São Luís aujourd’hui. Ce fut une des plus belles ville du Brésil. Malheureusement, la corruption et le pillage entretenus par la famille Sarney (José Sarney fut président de la République, voir sa fiche Wikipédia en français ICI) aeu raison des ses bâtiments historiques. Le centre historique de São Luís a pourtant été inscrit au patrimoine mondial de l’Humanité en 1997.
Kourou et la Guyane
On ne cessa d’essayer de relancer la présence française de part et d’autre de l’Équateur. Une première compagnie de la France équinoxiale, ou de la Terre-Ferme d’Amérique, a été fondée à Paris à la fin de l’année 1651 et obtenu du roi des lettres patentes qui révoquaient celles qu’avaient obtenues la compagnie de Rouen. Celle-ci, voyant son privilège en passe de disparaître, avait envoyé en février 1652 une compagnie d’une soixante d’hommes à Cayenne pour fonder un nouvel établissement sous la direction de Huet de Navarre.
Le nom de « France équinoxiale » a aussi été donné en 1763 à la colonie de Kourou, en Guyane, fondée à la demande de Choiseul, par le chevalier Turgot.
Pour peupler la colonie de Kourou, Choiseul songe d’abord aux Acadiens puis décide de faire appel à des populations de Rhénanie : les futurs colons sont Prussiens, Autrichiens, Suisses et surtout Alsaciens… Les premiers émigrants volontaires acheminés de Strasbourg à Rochefort, sont 9.000 à l’été 1763, auxquels se joignent 5.000 candidats venus de l’ensemble du royaume.
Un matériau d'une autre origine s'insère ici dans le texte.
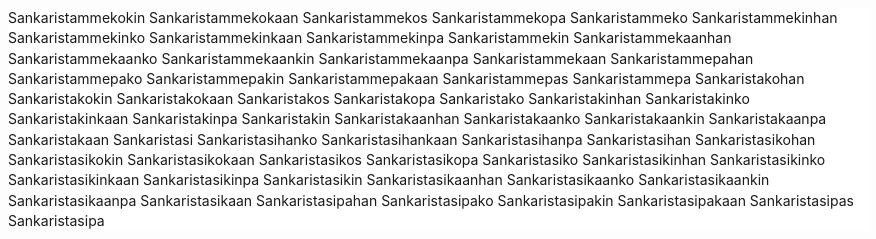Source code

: Sankaristammekokin
Sankaristammekokaan
Sankaristammekos
Sankaristammekopa
Sankaristammeko
Sankaristammekinhan
Sankaristammekinko
Sankaristammekinkaan
Sankaristammekinpa
Sankaristammekin
Sankaristammekaanhan
Sankaristammekaanko
Sankaristammekaankin
Sankaristammekaanpa
Sankaristammekaan
Sankaristammepahan
Sankaristammepako
Sankaristammepakin
Sankaristammepakaan
Sankaristammepas
Sankaristammepa
Sankaristakohan
Sankaristakokin
Sankaristakokaan
Sankaristakos
Sankaristakopa
Sankaristako
Sankaristakinhan
Sankaristakinko
Sankaristakinkaan
Sankaristakinpa
Sankaristakin
Sankaristakaanhan
Sankaristakaanko
Sankaristakaankin
Sankaristakaanpa
Sankaristakaan
Sankaristasi
Sankaristasihanko
Sankaristasihankaan
Sankaristasihanpa
Sankaristasihan
Sankaristasikohan
Sankaristasikokin
Sankaristasikokaan
Sankaristasikos
Sankaristasikopa
Sankaristasiko
Sankaristasikinhan
Sankaristasikinko
Sankaristasikinkaan
Sankaristasikinpa
Sankaristasikin
Sankaristasikaanhan
Sankaristasikaanko
Sankaristasikaankin
Sankaristasikaanpa
Sankaristasikaan
Sankaristasipahan
Sankaristasipako
Sankaristasipakin
Sankaristasipakaan
Sankaristasipas
Sankaristasipa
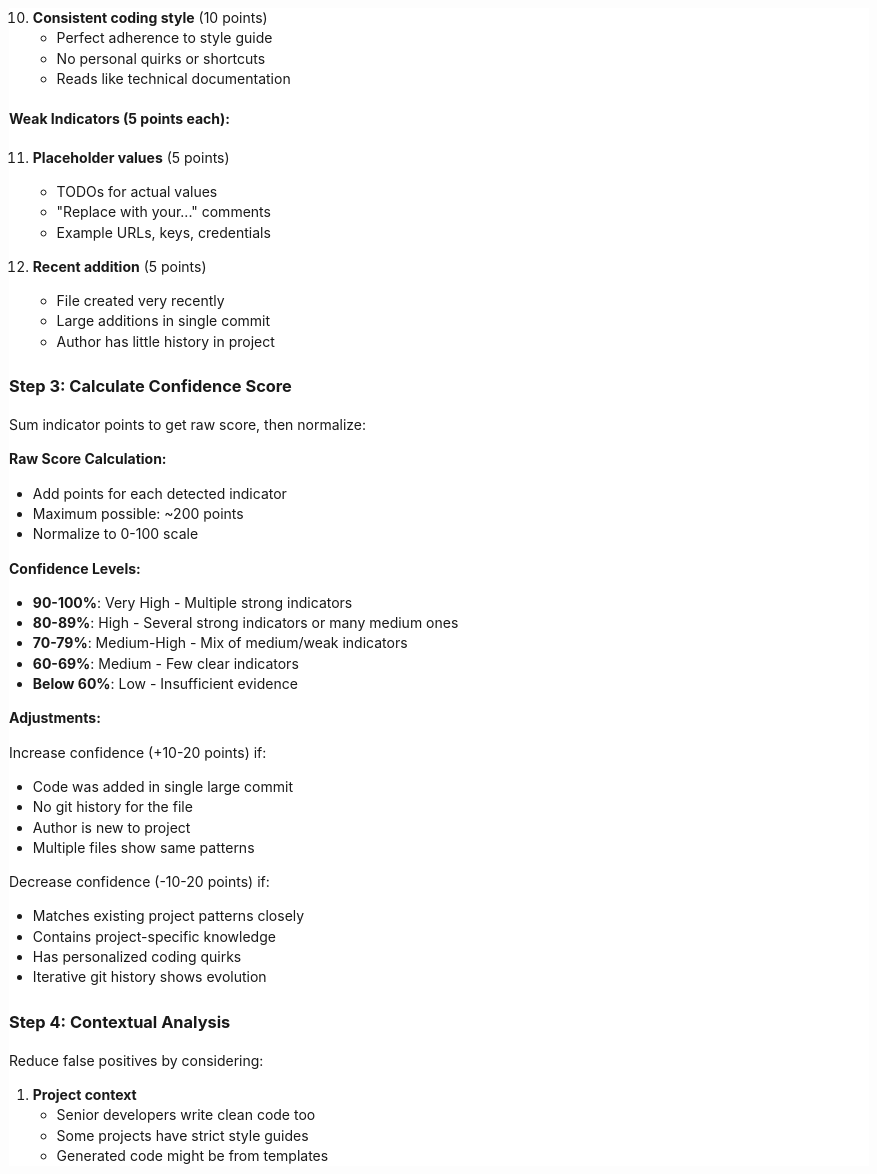 10. **Consistent coding style** (10 points)
    - Perfect adherence to style guide
    - No personal quirks or shortcuts
    - Reads like technical documentation

#### Weak Indicators (5 points each):

11. **Placeholder values** (5 points)
    - TODOs for actual values
    - "Replace with your..." comments
    - Example URLs, keys, credentials

12. **Recent addition** (5 points)
    - File created very recently
    - Large additions in single commit
    - Author has little history in project

### Step 3: Calculate Confidence Score

Sum indicator points to get raw score, then normalize:

**Raw Score Calculation:**
- Add points for each detected indicator
- Maximum possible: ~200 points
- Normalize to 0-100 scale

**Confidence Levels:**
- **90-100%**: Very High - Multiple strong indicators
- **80-89%**: High - Several strong indicators or many medium ones
- **70-79%**: Medium-High - Mix of medium/weak indicators
- **60-69%**: Medium - Few clear indicators
- **Below 60%**: Low - Insufficient evidence

**Adjustments:**

Increase confidence (+10-20 points) if:
- Code was added in single large commit
- No git history for the file
- Author is new to project
- Multiple files show same patterns

Decrease confidence (-10-20 points) if:
- Matches existing project patterns closely
- Contains project-specific knowledge
- Has personalized coding quirks
- Iterative git history shows evolution

### Step 4: Contextual Analysis

Reduce false positives by considering:

1. **Project context**
   - Senior developers write clean code too
   - Some projects have strict style guides
   - Generated code might be from templates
Ils sont attirés par les conditions de « recrutement » : voyage effectué aux frais du roi, distribution de terres et d’outils à l’arrivée à Kourou, nourriture et logement fournis pendant deux ans, prime de 50 livres par famille. En ajoutant les Acadiens et les émigrants partant du Havre et de Marseille, on atteint le chiffre de 17.000 personnes souhaitant tenter l’aventure guyanaise (3).
En fait, le projet de la France équinoxiale aura été la dernière tentative française de s’installer au Brésil déjà très convoité. « L’indéniable cordialité des rapports franco-tupis, depuis le XVIe siècle, la familiarité des Français avec le littoral nord et le caractère ouvertement missionnaire de l’affaire n’ont pourtant pas suffi à assurer longue vie à la France Équinoxiale », remarque Andréa Daher.
C’est en 1604 que la Couronne prend officiellement possession de la Guyane. Pourtant la colonie n’intéresse guère la métropole. Nul ne sait d’ailleurs qui l’a découverte. Peut-être est-ce Christophe Colomb lors de son troisième voyage en 1498, ou peut-être Juan de Ojeda, ou encore Vicente Pinzón… Considérée depuis lors comme négligeable, il faut attendre 1744, et la curiosité de l’académicien La Condamine, pour attirer l’attention sur cette « France équinoxiale » (4).
La Guyane n’a toutefois pas toujours été française et a bien failli être hollandaise comme l’ancienne colonie du Surinam (ou Suriname). En 1654, après la perte de Recife et du Brésil hollandais, les Néerlandais occupèrent en effet Cayenne. C’est à la faveur d’une guerre entre les Anglais et les Hollandais que la Guyane reviendra à la France avec la prise du fort de Cépérou à Cayenne en 1667 par les Britanniques.
(1) Dans l’actuelle ville de São Luís, la toponymie rappelle souvent la présence française comme le musée de La Touche (rue Dialma Dutra) ou l’institut éponyme (avenue Castelo Branco). La rue Saint-Louis se trouve dans le quartier populaire Coreia. Il y a aussi une place du Panthéon. L’avenue Daniel de Latouche quant à elle est un grand axe qui traverse la capitale du sud-ouest au nord-est.
(2) Les orishas, ou orixás, sont des divinités afro-américaines. Dans les pays d’Amérique latine,il y a eu un rapprochement entre les orixás et les personnages vénérés dans la religion catholique (Marie ou différents saints).
(3) Isabelle Bernier, historienne. Sa thèse a été publiée en 2008 par le CNRS et l’université de Toulouse Le Mirail (Négoce et industrie à Mulhouse au XVIIIe siècle).
(4) Marion F. Godfroy dans le mensuel L’Histoire N°293, décembre 2004.